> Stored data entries
--*--

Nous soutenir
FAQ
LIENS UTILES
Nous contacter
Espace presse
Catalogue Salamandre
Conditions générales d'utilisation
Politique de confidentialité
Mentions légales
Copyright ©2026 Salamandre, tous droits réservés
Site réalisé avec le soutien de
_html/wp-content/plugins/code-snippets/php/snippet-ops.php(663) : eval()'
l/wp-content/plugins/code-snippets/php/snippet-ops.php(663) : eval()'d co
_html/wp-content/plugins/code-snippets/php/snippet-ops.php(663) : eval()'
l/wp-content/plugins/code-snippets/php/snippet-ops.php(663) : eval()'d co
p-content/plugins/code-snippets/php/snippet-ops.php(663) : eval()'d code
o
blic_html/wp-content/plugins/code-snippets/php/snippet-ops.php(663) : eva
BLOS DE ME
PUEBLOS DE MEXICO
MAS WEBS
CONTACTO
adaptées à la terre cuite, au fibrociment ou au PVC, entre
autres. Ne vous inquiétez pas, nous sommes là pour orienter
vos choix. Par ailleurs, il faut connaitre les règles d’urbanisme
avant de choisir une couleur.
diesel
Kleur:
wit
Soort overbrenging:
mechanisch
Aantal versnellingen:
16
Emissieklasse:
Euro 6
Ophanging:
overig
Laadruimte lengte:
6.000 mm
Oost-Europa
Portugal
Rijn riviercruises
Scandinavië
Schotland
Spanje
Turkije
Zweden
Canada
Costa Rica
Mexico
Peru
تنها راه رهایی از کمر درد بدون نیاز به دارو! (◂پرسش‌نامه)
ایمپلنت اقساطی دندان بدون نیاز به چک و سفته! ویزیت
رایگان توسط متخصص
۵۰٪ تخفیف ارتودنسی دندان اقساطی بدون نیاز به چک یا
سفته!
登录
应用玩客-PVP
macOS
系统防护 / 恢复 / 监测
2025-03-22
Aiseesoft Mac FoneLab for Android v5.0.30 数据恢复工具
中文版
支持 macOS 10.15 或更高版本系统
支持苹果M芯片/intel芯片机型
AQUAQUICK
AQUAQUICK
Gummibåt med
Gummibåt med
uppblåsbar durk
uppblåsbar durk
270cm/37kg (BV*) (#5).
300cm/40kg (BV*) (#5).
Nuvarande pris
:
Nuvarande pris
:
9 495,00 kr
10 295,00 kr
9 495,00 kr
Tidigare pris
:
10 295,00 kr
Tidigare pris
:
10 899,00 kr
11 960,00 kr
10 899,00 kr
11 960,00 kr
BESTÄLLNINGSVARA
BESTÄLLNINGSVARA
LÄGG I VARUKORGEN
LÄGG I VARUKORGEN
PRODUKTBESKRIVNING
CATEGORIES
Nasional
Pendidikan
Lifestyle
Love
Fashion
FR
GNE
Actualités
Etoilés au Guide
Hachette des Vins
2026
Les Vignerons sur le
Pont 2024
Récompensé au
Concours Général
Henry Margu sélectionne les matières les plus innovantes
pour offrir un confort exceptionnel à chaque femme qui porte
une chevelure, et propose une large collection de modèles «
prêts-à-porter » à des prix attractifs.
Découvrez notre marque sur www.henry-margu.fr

--*--

> Aim of the exercise
Identify each line in the records that contains the word "Salamandre" and copy those lines.

> Response area
Catalogue Salamandre
Copyright ©2026 Salamandre, tous droits réservés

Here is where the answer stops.